Oil price driving PV development in the Middle East

21. January 2013 | Global PV markets, Industry & Suppliers, Markets & Trends, Investor news | By:  Max Hall

U.S. solar module manufacturer-turned-plant-developer First Solar is targeting the Middle East and north Africa as a growth market as oil and gas-rich nations look to reduce their domestic reliance on such fuels to maximize export returns.

Abu Dhabi.

The price of oil is driving photovoltaics in the Middle East and north Africa.

Talking to Bloomberg, First Solar's chief technology officer Raffi Garabedian confirmed the U.S. giant's decision to diversify into plant development, using its own modules, had made it more competitive on the international stage.

Garabedian confirmed that the driver for photovoltaics across the Middle East and the Sahel was a desire from fossil-fuel-rich governments to maximise oil and gas exports.

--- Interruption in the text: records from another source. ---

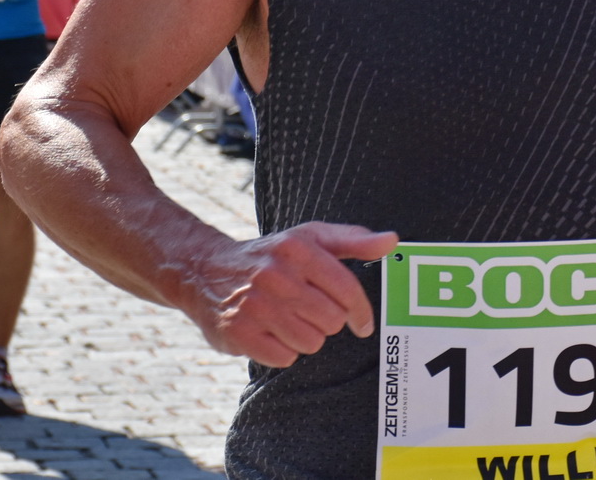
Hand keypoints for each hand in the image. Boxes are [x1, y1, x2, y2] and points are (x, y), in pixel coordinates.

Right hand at [183, 222, 397, 367]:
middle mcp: (275, 275)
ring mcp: (255, 305)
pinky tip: (270, 332)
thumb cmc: (270, 255)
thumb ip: (353, 241)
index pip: (347, 290)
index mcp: (297, 249)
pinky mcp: (238, 332)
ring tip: (287, 319)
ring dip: (305, 336)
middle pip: (331, 320)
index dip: (361, 312)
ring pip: (310, 342)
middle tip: (307, 310)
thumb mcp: (309, 238)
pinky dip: (282, 350)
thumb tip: (391, 242)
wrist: (204, 270)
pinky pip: (284, 357)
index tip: (363, 325)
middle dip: (326, 320)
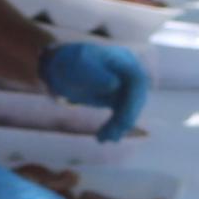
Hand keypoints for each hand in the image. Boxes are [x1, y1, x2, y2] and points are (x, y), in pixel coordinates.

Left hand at [37, 39, 151, 140]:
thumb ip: (95, 73)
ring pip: (129, 109)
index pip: (137, 81)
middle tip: (112, 134)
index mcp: (123, 60)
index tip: (123, 119)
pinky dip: (113, 127)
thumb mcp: (79, 64)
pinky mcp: (118, 99)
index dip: (134, 101)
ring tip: (103, 138)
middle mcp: (129, 73)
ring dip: (118, 126)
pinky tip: (103, 138)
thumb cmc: (69, 62)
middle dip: (125, 118)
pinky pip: (121, 114)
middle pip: (136, 98)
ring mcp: (125, 86)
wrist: (61, 67)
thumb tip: (114, 84)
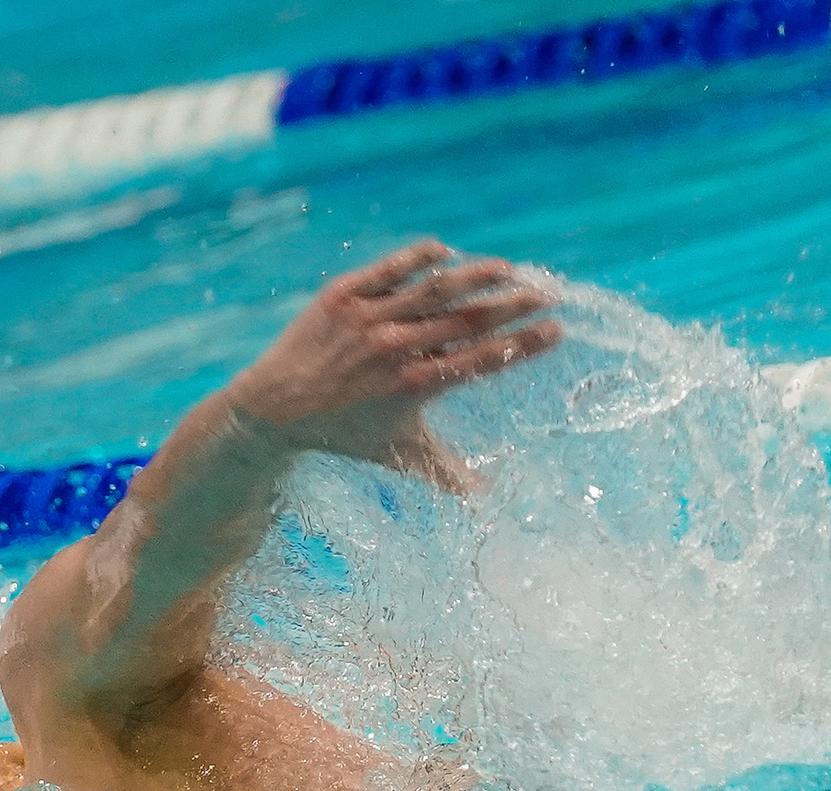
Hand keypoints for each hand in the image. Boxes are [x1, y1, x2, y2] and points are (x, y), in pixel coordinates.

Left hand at [223, 240, 558, 490]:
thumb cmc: (342, 434)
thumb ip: (446, 472)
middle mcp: (394, 349)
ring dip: (478, 275)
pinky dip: (421, 258)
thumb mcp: (397, 454)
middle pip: (469, 318)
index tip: (557, 329)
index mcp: (415, 386)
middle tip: (548, 293)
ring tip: (510, 270)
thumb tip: (488, 498)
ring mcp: (369, 318)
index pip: (484, 358)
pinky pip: (391, 268)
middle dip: (515, 303)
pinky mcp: (344, 295)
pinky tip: (446, 253)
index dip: (525, 343)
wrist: (273, 409)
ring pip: (435, 288)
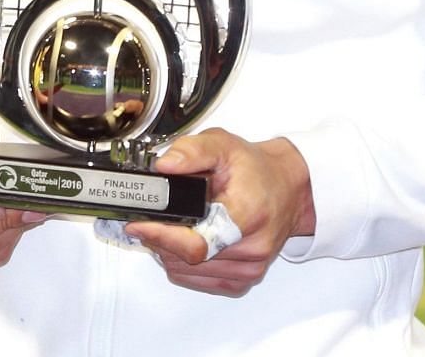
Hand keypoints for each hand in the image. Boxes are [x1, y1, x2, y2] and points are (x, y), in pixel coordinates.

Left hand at [124, 129, 315, 296]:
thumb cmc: (257, 170)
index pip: (199, 242)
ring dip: (168, 251)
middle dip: (159, 238)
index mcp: (248, 214)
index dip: (163, 235)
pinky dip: (183, 264)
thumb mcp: (223, 144)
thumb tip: (164, 166)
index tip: (138, 225)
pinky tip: (182, 241)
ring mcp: (249, 268)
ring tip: (165, 226)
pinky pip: (198, 280)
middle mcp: (251, 247)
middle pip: (188, 258)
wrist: (287, 189)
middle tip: (145, 218)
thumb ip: (192, 151)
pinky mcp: (243, 280)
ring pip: (188, 271)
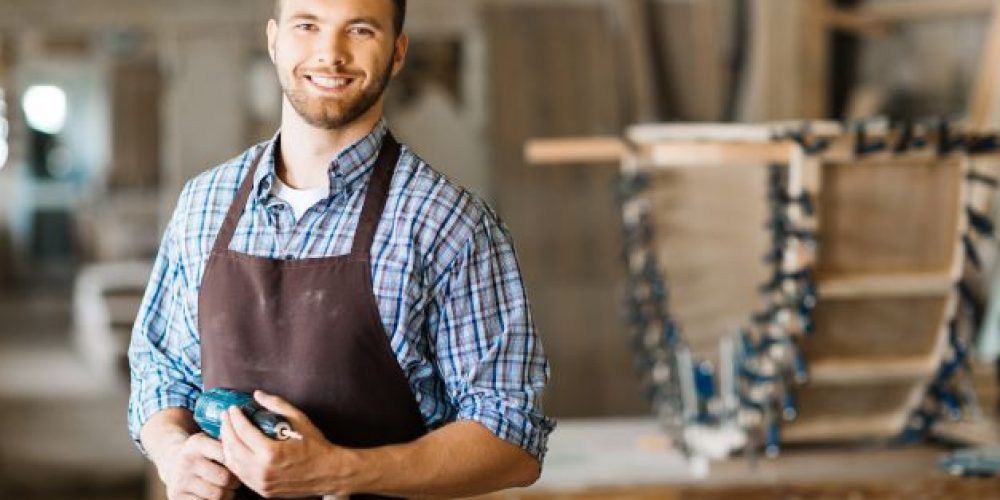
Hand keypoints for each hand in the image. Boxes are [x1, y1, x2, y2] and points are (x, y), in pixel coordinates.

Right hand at [155, 432, 240, 499]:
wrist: (173, 461)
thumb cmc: (203, 453)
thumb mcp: (211, 442)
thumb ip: (228, 446)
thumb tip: (245, 458)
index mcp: (197, 443)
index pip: (227, 456)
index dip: (237, 464)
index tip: (239, 466)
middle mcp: (186, 460)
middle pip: (224, 478)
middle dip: (234, 483)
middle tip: (235, 482)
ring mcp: (180, 479)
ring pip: (216, 495)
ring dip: (226, 495)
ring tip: (227, 490)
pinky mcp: (176, 495)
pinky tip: (212, 496)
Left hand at [220, 391, 356, 497]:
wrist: (329, 472)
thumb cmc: (317, 446)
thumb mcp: (300, 420)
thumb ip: (277, 405)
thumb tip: (258, 394)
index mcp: (271, 453)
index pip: (243, 432)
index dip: (235, 417)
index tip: (233, 408)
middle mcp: (263, 470)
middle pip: (233, 447)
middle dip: (226, 429)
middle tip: (226, 417)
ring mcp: (262, 483)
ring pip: (232, 463)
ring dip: (227, 445)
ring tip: (228, 431)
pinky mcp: (263, 490)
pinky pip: (241, 475)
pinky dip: (234, 460)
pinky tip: (235, 449)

With European Brent crude oil trading at more than US$110 per barrel, the cost to oil producing nations of burning such fuel at a subsidized rate for domestic customers was as high as $90/barrel, according to Adnan Amin, director general of the Abu Dhabi-based International Renewable Energy Agency, also quoted in the Bloomberg article.

Those figures mean solar, in the form of photovoltaics and even the more expensive CSP, are at grid parity when export losses are factored in.

The countries across the oil-producing region are experiencing a rising demand for electricity.

Mr Garabedian was interviewed during last week's World Future Energy Summit in Abu Dhabi.